Happiness, despair and hope in a matter of 48hrs

I had lots of intense cramping for days, period was 3 days late so I took a preg test it was BFP. So I took 2 more and all BFP. I ended up going to my hometown ER for these intense cramps, felt like something wasn’t right. I worried about ectopic pregnancy. Waited 10hrs to be seen. My HCG levels were 246 at 4 weeks and the ultrasound machine showed something in uterus. It was an old machine so I was scheduled for another thorough one the next day.

Went to appointment waited hours to be seen. 2 radiologist and doc said I am having an ectopic pregnancy, they attributed what the previous doc seen to be fluid.

1hr later I was sent by ambulance to another hospital in the city where I waited for gynaecology to tell me the next step, meds or surgery. Turns out I needed surgery because they thought the ectopic was rupturing. Which can be deadly.

Hours later I was transferred to another hospital that specializes in women and birth. I went into the OR had surgery and when I came out they told me they couldn’t see any ectopic pregnancy. They said I have level 1 endometriosis. They also couldn’t see any embryos in my uterus either.

They gave me 2 senarios; 1st I had an ectopic pregnancy that has been absorbed or 2nd I was having intense pain from endometriosis because a cyst burst and that’s why there was fluid in my uterus. In this second option they said I may still be pregnant.

I go for blood work on Monday then Wednesday to see if my HCG levels are going up which would indicate I am pregnant or if they are going down.

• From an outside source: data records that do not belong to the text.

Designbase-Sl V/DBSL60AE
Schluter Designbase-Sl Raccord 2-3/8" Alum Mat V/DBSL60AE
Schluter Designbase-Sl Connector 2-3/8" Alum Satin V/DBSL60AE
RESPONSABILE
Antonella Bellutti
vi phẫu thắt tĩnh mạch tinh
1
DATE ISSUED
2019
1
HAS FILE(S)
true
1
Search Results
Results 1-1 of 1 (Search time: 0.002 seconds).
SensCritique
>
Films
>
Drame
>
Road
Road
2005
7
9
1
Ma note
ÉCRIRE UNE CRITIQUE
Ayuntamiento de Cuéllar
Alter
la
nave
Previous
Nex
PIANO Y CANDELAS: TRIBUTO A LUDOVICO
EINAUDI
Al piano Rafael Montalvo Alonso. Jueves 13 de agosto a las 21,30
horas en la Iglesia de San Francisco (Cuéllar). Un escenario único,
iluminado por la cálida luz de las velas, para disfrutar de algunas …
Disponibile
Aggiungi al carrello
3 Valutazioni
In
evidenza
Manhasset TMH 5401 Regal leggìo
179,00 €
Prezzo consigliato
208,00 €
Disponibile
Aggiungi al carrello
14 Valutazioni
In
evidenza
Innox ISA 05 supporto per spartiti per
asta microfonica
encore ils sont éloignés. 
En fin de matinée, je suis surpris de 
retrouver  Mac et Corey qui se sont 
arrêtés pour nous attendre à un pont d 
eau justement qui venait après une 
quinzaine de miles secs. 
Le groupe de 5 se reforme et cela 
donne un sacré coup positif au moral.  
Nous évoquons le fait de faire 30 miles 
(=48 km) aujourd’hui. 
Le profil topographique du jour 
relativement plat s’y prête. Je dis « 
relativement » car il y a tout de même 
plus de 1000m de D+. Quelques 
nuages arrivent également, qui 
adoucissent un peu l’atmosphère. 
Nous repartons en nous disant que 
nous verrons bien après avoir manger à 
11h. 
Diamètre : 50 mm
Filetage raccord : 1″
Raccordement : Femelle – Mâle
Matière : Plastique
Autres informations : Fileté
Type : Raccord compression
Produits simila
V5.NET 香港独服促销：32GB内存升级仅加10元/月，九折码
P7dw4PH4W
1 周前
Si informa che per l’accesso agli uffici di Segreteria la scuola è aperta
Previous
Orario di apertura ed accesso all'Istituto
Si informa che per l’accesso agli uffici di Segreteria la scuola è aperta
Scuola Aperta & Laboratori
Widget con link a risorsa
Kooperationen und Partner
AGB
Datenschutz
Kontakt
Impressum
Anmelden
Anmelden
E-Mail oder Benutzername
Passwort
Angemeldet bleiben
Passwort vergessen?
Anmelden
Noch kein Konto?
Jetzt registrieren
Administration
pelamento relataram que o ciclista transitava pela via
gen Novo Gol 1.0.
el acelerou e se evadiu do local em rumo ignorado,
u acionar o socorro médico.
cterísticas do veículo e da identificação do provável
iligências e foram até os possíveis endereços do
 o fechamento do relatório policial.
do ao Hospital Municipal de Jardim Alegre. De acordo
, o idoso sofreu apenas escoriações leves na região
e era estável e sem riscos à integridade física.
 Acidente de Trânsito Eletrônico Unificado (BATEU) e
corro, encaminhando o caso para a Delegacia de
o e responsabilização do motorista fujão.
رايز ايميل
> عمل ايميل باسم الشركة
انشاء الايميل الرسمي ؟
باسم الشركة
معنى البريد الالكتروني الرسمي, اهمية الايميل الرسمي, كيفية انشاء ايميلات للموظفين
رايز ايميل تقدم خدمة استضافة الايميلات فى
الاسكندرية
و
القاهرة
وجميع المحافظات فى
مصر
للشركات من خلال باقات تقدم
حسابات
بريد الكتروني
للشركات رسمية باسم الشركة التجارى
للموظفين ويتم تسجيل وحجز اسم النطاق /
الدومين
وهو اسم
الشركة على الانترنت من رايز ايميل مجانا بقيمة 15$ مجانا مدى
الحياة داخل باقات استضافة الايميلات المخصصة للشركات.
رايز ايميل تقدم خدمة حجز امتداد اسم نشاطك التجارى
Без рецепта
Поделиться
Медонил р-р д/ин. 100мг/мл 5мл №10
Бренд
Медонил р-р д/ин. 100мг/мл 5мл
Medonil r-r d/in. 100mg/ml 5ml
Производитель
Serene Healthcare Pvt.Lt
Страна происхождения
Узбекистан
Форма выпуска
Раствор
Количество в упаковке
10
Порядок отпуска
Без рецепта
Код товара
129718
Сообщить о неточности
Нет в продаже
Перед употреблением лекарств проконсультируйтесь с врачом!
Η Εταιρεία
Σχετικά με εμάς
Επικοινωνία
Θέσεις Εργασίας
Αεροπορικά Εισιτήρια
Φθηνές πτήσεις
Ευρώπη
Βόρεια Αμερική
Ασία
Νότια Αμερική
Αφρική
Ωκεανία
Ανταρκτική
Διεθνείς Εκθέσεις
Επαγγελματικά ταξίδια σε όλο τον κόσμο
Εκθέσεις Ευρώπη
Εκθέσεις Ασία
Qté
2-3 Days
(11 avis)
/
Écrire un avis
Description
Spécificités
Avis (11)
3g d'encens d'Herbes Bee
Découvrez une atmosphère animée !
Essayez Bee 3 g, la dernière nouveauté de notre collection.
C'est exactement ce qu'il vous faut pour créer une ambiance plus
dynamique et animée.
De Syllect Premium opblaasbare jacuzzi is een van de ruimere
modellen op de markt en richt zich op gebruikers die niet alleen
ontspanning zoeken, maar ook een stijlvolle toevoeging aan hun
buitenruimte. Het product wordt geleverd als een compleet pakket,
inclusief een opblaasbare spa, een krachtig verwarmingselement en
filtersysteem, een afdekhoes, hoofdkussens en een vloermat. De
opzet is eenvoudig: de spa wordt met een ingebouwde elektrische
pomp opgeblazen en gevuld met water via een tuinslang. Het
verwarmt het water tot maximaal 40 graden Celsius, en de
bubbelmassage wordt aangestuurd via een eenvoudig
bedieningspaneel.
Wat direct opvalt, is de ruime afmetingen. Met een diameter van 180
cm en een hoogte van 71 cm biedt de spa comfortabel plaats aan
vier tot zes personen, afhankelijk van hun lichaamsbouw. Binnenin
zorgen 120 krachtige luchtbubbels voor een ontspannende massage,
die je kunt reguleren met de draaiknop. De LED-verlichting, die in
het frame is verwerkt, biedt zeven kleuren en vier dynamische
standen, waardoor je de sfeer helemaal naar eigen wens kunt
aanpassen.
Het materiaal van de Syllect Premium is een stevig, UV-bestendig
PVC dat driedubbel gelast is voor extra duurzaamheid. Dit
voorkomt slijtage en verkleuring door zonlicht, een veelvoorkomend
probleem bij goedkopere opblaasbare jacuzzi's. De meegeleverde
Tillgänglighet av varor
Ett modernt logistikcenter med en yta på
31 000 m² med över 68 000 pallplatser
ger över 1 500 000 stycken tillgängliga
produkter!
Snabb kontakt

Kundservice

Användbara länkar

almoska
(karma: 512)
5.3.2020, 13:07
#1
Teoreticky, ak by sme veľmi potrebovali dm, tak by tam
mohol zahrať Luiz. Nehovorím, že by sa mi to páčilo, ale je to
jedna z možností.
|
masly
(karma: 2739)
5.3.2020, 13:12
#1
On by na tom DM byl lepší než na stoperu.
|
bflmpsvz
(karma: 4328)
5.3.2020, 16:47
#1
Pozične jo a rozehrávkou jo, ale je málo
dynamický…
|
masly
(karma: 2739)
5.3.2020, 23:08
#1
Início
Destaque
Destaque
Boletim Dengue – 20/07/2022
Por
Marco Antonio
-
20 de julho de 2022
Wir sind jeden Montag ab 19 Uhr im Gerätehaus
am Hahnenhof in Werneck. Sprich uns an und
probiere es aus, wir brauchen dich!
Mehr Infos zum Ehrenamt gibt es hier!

It has been an absolute world wind of emotions over the last 2 days. I’m sore from surgery and beyond anxious. My husband and I have been TTC for over 3 years and this is the first time we got pregnant.

We told our moms and my sister but no one else. I wanted to put this out there on here, where I know so many other women have struggled and I was hoping people can pray and send positive vibes towards us.